Currently, the water is largely free of ice, and the ducks can be found on almost any cove or bay along the lake. Even with this, Crown Point has been heading up the list of the best places to look for the ducks – as it often does. And, as the temperatures drop and the ice begins to advance across the surface of the water, the ducks will get pushed into larger concentrations where the water remains open, making the coming weeks some of the best opportunities to view them.
Geese, Loons, and Great Cormorants!
And ducks aren’t the only waterfowl to watch in the valley. Some of the monstrous flocks of Snow Geese – which are good at hiding Ross’s Geese – of the northern Champlain Valley are starting to move south along the lake, while lingering flocks can still be sifted through for their less common cousins. Canada Goose numbers also remain high, and they too may hide less common species.
Common Loons are also moving south in numbers along the lake and Red-throated Loons have also been seen with them of late – as is usual. Of even more interest, a Great Cormorant – a bird of the Atlantic coast – was found in Westport a couple weeks ago, being seen from either the Westport boat launch or the mouth of Hoisington Brook near the wastewater treatment plant. Then a second Great Cormorant was found in Rouses Point near the Quebec border. Who knows what convinced them to journey so far inland (likely along the St. Lawrence River before turning south along Lake Champlain), but both birds are good finds in the valley.
On my way out of town for Thanksgiving, I added a short loop along the lake around Westport to my trip, and was rewarded with the Great Cormorant sitting quietly as I viewed it from the mouth of Hoisington Brook. I also spotted two Red-necked Grebes (there are also Horned Grebes around) at Cole Bay along Dudley Road, as well as a suite of Buffleheads, Common Mergansers, Hooded Mergansers, and Common Loons at Cole Bay and from the Westport boat launch.
Field Birds, raptors, and upcoming Christmas Bird Counts
And while searching for these aquatic species has been productive of late, the field birding has likewise been excellent. Snow Buntings, Horned Larks, American Pipits, and Lapland Longspurs have all been found recently in the valley – locations like the Magic Triangle are good places to search for them. A few Northern Shrikes have also made an appearance — although none of them seem to stay in one place for long so birders will have to hunt for them in hedgerows and along fields in the valley — and the first Rough-legged Hawks of the season have also arrived in places like Crown Point and the Magic Triangle.
All of this is building toward that exciting time in the birding calendar when we head out for the National Audubon Society's annual Christmas Bird Counts (CBCs). The valley boasts a number of them, and interested folks should look into helping out – there is always a need for more volunteers to prowl for birds during such events. The official CBC period begins on December 14 and locally it begins that same day with the Elizabethtown count as well as the Ferrisburgh, Vermont count which includes the New York state side of the lake around Westport. The Plattsburgh count takes place the following day on December 15, as does the Champlain Islands count – another Vermont-based count which includes the area around Point Au Roche State Park. Birders should check out this website if they’d like to learn more.

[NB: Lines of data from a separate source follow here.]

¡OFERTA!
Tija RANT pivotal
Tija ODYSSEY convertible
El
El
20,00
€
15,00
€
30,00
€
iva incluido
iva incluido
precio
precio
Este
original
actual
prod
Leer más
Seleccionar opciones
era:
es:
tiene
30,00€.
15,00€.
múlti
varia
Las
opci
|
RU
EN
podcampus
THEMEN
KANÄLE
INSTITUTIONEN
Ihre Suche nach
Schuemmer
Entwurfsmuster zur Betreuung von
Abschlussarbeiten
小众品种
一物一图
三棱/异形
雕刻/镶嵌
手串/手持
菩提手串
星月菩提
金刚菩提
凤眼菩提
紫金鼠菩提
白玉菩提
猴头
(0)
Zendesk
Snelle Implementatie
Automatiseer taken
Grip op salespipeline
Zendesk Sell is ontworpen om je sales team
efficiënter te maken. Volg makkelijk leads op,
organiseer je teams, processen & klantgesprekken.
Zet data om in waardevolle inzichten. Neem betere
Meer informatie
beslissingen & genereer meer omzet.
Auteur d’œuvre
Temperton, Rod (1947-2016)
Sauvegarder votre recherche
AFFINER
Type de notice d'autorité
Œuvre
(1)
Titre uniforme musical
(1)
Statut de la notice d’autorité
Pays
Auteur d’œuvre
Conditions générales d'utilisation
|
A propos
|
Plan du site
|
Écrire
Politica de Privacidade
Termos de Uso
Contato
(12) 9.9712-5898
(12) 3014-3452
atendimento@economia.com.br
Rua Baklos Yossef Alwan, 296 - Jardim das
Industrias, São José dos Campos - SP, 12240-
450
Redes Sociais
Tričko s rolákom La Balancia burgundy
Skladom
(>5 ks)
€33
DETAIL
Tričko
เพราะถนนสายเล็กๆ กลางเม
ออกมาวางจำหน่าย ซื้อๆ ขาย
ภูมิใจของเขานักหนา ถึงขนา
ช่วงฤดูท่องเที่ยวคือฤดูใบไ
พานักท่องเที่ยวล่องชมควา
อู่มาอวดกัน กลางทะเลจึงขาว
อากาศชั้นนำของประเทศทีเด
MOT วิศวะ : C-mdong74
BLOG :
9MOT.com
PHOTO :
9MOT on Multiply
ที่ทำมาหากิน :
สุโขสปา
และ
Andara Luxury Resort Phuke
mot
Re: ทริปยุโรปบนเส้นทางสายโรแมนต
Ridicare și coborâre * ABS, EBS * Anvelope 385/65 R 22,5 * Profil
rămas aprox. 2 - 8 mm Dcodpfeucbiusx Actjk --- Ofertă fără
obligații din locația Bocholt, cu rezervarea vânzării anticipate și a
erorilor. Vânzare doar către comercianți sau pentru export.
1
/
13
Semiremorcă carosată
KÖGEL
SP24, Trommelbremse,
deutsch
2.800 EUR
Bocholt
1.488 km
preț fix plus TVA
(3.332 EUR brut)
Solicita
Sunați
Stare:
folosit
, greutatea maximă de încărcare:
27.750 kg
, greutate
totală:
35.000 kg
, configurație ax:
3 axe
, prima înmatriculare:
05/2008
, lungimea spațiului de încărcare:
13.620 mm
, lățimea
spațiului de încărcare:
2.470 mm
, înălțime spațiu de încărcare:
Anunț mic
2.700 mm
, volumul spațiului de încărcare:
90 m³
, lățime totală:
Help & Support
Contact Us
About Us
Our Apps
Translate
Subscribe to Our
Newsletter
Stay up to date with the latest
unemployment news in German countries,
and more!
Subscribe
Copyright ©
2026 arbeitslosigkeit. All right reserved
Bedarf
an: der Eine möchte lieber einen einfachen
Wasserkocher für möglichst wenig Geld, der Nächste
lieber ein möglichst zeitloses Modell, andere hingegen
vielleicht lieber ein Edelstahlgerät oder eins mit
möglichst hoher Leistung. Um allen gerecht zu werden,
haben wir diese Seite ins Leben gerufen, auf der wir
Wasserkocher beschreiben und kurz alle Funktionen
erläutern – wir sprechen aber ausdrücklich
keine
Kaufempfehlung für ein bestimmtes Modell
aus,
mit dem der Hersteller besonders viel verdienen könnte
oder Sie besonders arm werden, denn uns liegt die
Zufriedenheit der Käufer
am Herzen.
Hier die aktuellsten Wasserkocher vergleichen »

All of this not only means it will be a busy time of year for birders, but it likely means that those of us who will be out canvasing the region for birds will turn up more species of interest. As a result, that list of exciting birds which can convince us all to leave our couches and homes in favor of a breezy and perhaps cold day on Lake Champlain will certainly grow.
And so I look forward to continue to head out as fall gives way to winter and the time for cold weather birding begins. After all, it is a time of fantastic possibilities in the Champlain Valley.